13.01.2003

AUTOMOBILE„Was würde Jesus fahren?“

Riesige Geländewagen und Pick-up-Trucks dominieren die Automesse in Detroit. Nach Unfallanalysen sind die Allrad-Giganten gefährlicher als bekannt - auch für die Insassen.
Das letzte Auto der Welt, orakelte Firmengründer Ferry Porsche, werde dereinst ein Sportwagen sein.
Der letzte Porsche jedoch, die jüngste Modellentwicklung lässt es erahnen, könnte eher ein Lastwagen sein.
Noch kurz vor Weihnachten kamen die ersten 35 Porsche-Geländewagen im Bauch eines russischen Frachtflugzeugs über den Atlantik - pünktlich zur nordamerikanischen Autoschau in Detroit.
Ähnlich wie das Schwestermodell VW Touareg wurde der Porsche Cayenne nur aus einem einzigen Grund entwickelt: Geländewagen sind der beliebteste Fahrzeugtyp im größten Automarkt der Welt.
Fast alle europäischen Hersteller, die in den USA vertreten sind, huldigen auf der diesjährigen Detroit Motor Show einer nachhaltigen Geschmacksverirrung amerikanischer Autokäufer, die zunehmend auch auf die Alte Welt übergreift: Auf nahezu allen Messeständen präsentieren sie ihre neuen Allrad-Ungetüme.

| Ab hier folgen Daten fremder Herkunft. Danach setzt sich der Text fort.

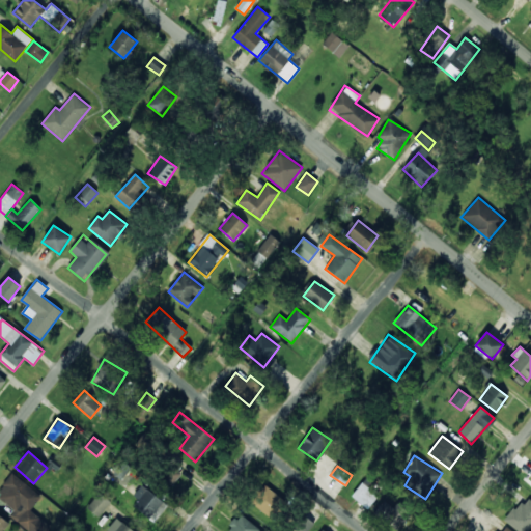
[(160,482),(171,488),(180,474),(169,468),(160,482)]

Audi zeigt die Studie Pikes Peak - benannt nach einem amerikanischen Bergrennen, bei dem Walter Röhrl einst mit einem Ingolstädter Rallyewagen siegte. Die wulstige Abwandlung des vom Mutterkonzern VW entwickelten Touareg soll mit einem 500 PS starken V8-Zylinder 250 km/h erreichen und auch tatsächlich gebaut werden. "Wir halten ihn wirklich für schön", beteuert Firmensprecher Rudolf Schiller.
Sogar die italienische Exotenmarke Maserati, bisher nur für elegante Sportwagen und Limousinen bekannt, ließ von Stardesigner Giorgetto Giugiaro einen Zwitter aus Kombi und Geländewagen kreieren. Das vergleichsweise grazile Kletterauto Kubang beschleunigt bis zu sieben Insassen auf 255 km/h, erscheint aber neben den in den USA üblichen Hochbeinern eher wie ein Kleinwagen. Bisher ist es nur ein Konzept, kein marktreifes Produkt.

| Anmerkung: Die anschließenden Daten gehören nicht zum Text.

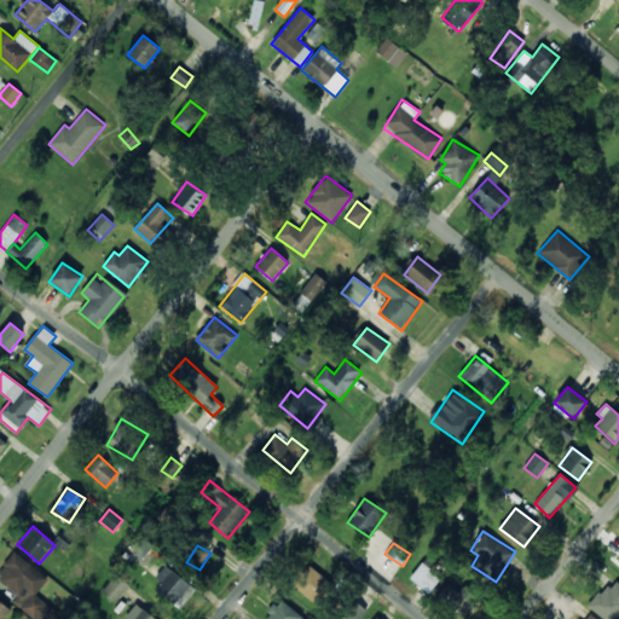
[(48,576),(12,554),(0,572),(0,582),(16,594),(10,603),(34,618),(55,618),(59,612),(35,597),(48,576)]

Pick-up-Trucks und Geländewagen, in den USA "Sport Utility Vehicle" (SUV) genannt, sind die letzte Fahrzeuggattung, die die amerikanische Autoindustrie auf ihrem Heimatmarkt noch nahezu exklusiv beherrscht. Bei normalen Personenwagen stürzten die Marktanteile der "Großen Drei" General Motors, Ford und Chrysler (inzwischen DaimlerChrysler) seit den siebziger Jahren konstant ab - zu Gunsten qualitativ hochwertigerer Autos aus Japan und Europa. Inzwischen ist jeder dritte in den USA zugelassene Pkw ein Importauto.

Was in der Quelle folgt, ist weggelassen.